Speaking as (thus far) just a user of suckless programs and someone who supports
suckless philosophy, it comes down to: why should this protocol be supported?
There isn't a significant number of existing suckless programs that need
supporting this protocol, in fact I think that there are none. It is just a
proposal used by one terminal emulator and not regulated by any of the existing
standards bodies.

As for the terminal emulator kitty which is using it, it does include a number
of unnecessary features.

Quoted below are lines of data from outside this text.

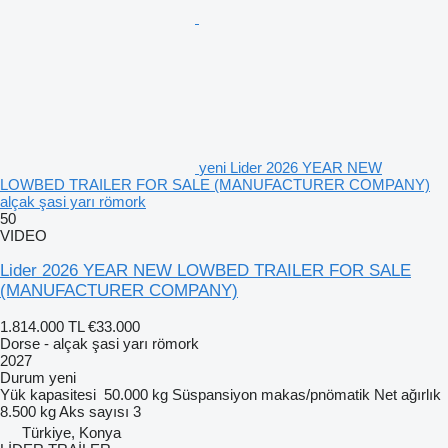
yeni Lider 2026 YEAR NEW
LOWBED TRAILER FOR SALE (MANUFACTURER COMPANY)
alçak şasi yarı römork
50
VIDEO
Lider 2026 YEAR NEW LOWBED TRAILER FOR SALE
(MANUFACTURER COMPANY)
1.814.000 TL
€33.000
Dorse - alçak şasi yarı römork
2027
Durum
yeni
Yük kapasitesi
50.000 kg
Süspansiyon
makas/pnömatik
Net ağırlık
8.500 kg
Aks sayısı
3
Türkiye, Konya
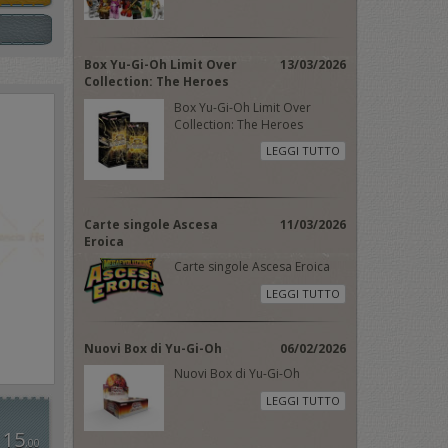
Box Yu-Gi-Oh Limit Over
13/03/2026
Collection: The Heroes
Box Yu-Gi-Oh Limit Over
Collection: The Heroes
LEGGI TUTTO
Carte singole Ascesa
11/03/2026
Eroica
Carte singole Ascesa Eroica
LEGGI TUTTO
Nuovi Box di Yu-Gi-Oh
06/02/2026
Nuovi Box di Yu-Gi-Oh
LEGGI TUTTO
 15
,00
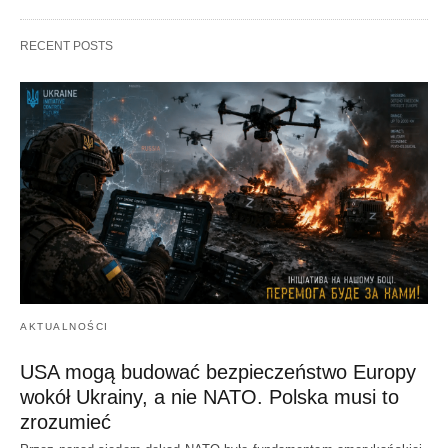
RECENT POSTS
AKTUALNOŚCI
USA mogą budować bezpieczeństwo Europy
wokół Ukrainy, a nie NATO. Polska musi to
zrozumieć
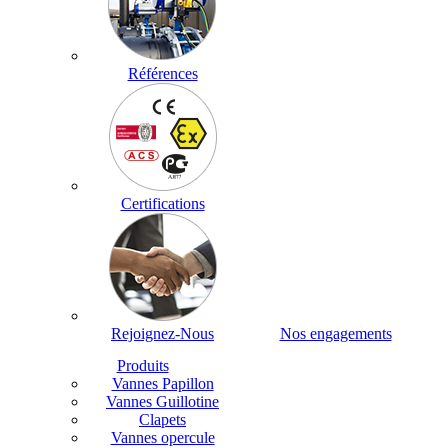
Références
Certifications
Rejoignez-Nous
Nos engagements
Produits
Vannes Papillon
Vannes Guillotine
Clapets
Vannes opercule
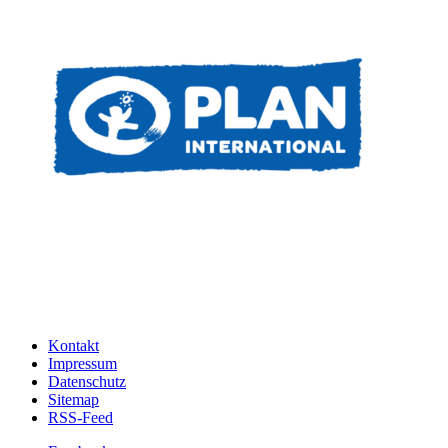
Kontakt
Impressum
Datenschutz
Sitemap
RSS-Feed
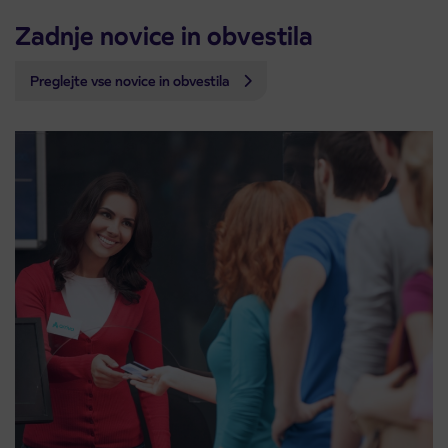
Zadnje novice in obvestila
Preglejte vse novice in obvestila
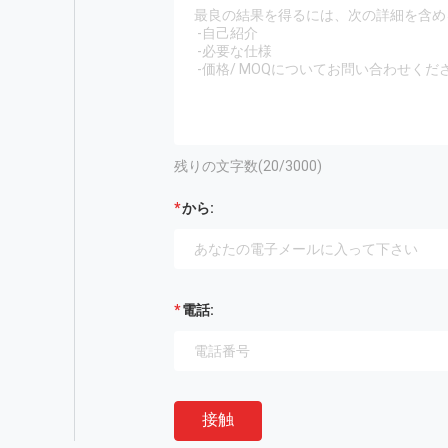
残りの文字数(
20
/3000)
から:
電話:
接触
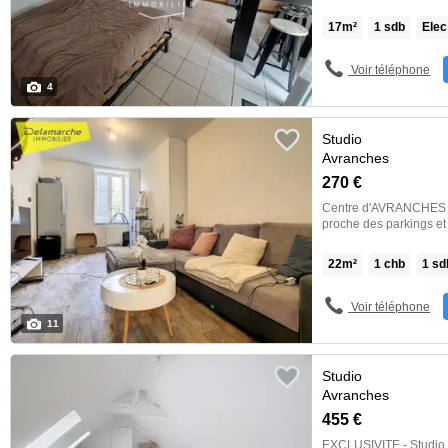
(réfrigérateur, plaque 
Chauffage et chauffe-eau
17
m²
1
sdb
Elec
le 25 août 2026. Loyer
Euros de provision pou
garantie : 644 Euros. 
Voir téléphone
Euros pour état des lieux. Classe én
4
risques auxquels […] V
Studio
Avranches
270 €
Centre d'AVRANCHES d
proche des parkings et
immeuble avec digicode
salle de bain avec W-C. CLASSE ENERGIE : E et CLASSE CLIMAT 
22
m²
1
chb
1
sd
Montant estimé des dép
entre 620euros et 838euros / an,
(radiateur à inertie). 
Voir téléphone
Disponible de suite Loyer : 295 euros par mois dont 25 euros par mois de
11
charges forfaitaires D
locataire : 160euros […
Studio
Avranches
455 €
EXCLUSIVITE - Studio entièrement rén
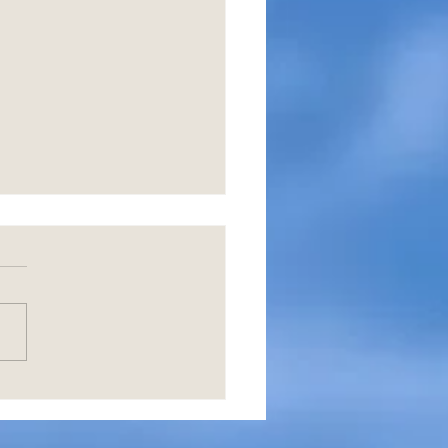
mino Infinito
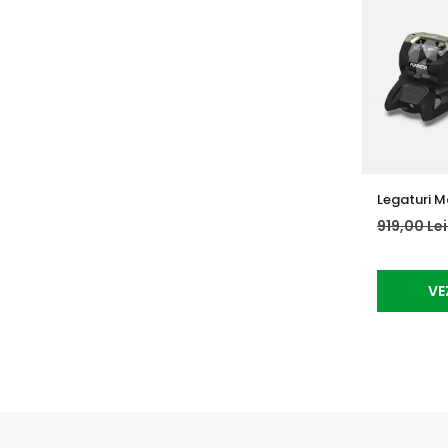
Legaturi Ma
919,00 Le
VE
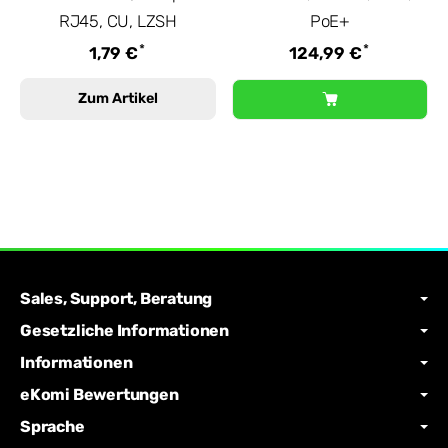
RJ45, CU, LZSH
PoE+
*
*
1,79 €
124,99 €
Zum Artikel
Sales, Support, Beratung
Gesetzliche Informationen
Informationen
eKomi Bewertungen
Sprache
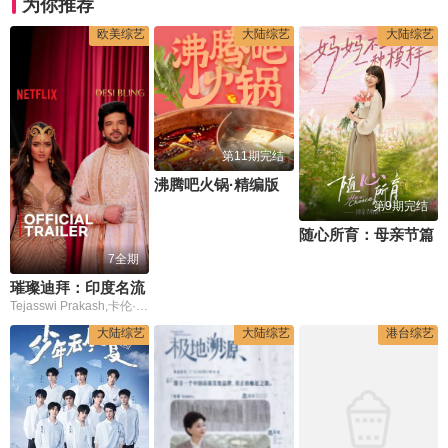
为你推荐
欧美综艺
大陆综艺
大陆综艺
第11期完结
沸腾吧火锅·精编版
第9期完结
​随心所育：母亲节篇​
7全期
璀璨迪拜：印度名流
Tejasswi Prakash,卡伦·库德拉
大陆综艺
大陆综艺
港台综艺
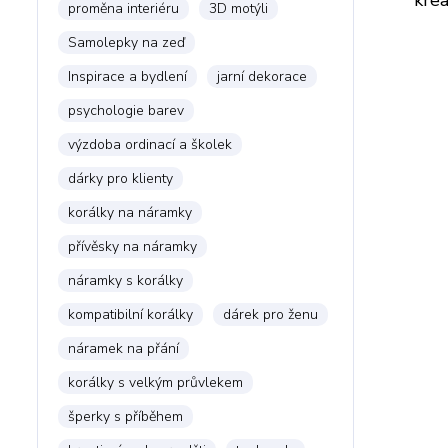
krea
proměna interiéru
3D motýli
Samolepky na zeď
Inspirace a bydlení
jarní dekorace
psychologie barev
výzdoba ordinací a školek
dárky pro klienty
korálky na náramky
přívěsky na náramky
náramky s korálky
kompatibilní korálky
dárek pro ženu
náramek na přání
korálky s velkým průvlekem
šperky s příběhem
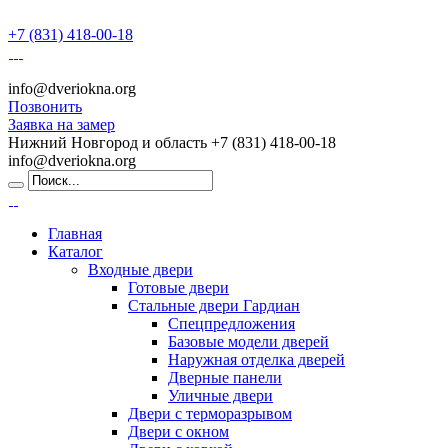
+7 (831) 418-00-18
info@dveriokna.org
Позвонить
Заявка на замер
Нижний Новгород и область
+7 (831) 418-00-18
info@dveriokna.org
Главная
Каталог
Входные двери
Готовые двери
Стальные двери Гардиан
Спецпредложения
Базовые модели дверей
Наружная отделка дверей
Дверные панели
Уличные двери
Двери с терморазрывом
Двери с окном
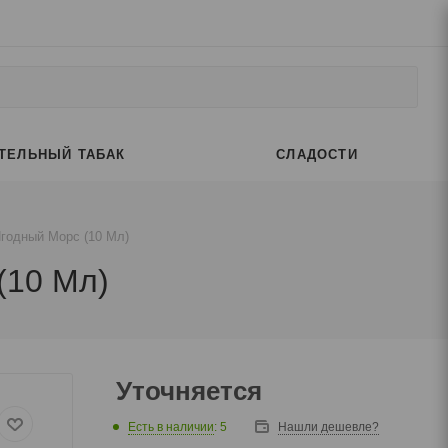
ТЕЛЬНЫЙ ТАБАК
СЛАДОСТИ
 Ягодный Морс (10 Мл)
 (10 Мл)
Уточняется
Есть в наличии
: 5
Нашли дешевле?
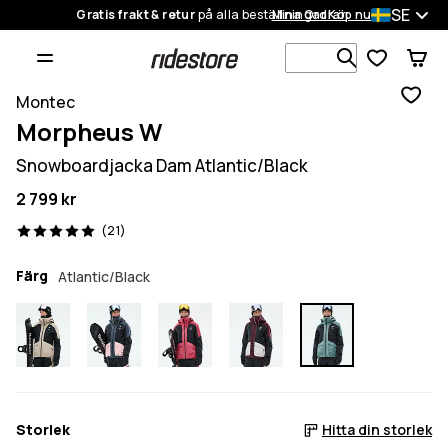
SE
Gratis frakt & retur
på alla beställningar
Mina Ordrar
Köp nu
Sök bland 1
Montec
Morpheus W
Snowboardjacka Dam Atlantic/Black
2 799 kr
21 recensioner, 5/5
(21)
Färg
Atlantic/Black
Storlek
Hitta din storlek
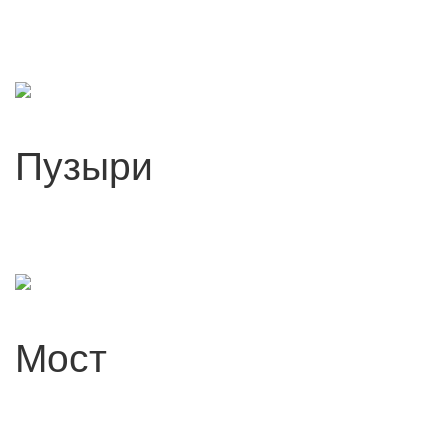
Пузыри
Мост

Why would a terminal emulator need OpenGL? Its job is
to just allow terminal I/O. It should work on older hardware, and on systems
where OpenGL isn't or cannot be installed. But it seems to have grown a
following among people who generally like to use complicated software.

As far as the attitude of the developer behind it, I have seen examples of him
locking proposals or bug reports on kitty's Github page when they don't match
his vision, disregarding arguments. It might be irrelevant, but in the
hypothetical case of presenting that protocol to a standards body, maybe not.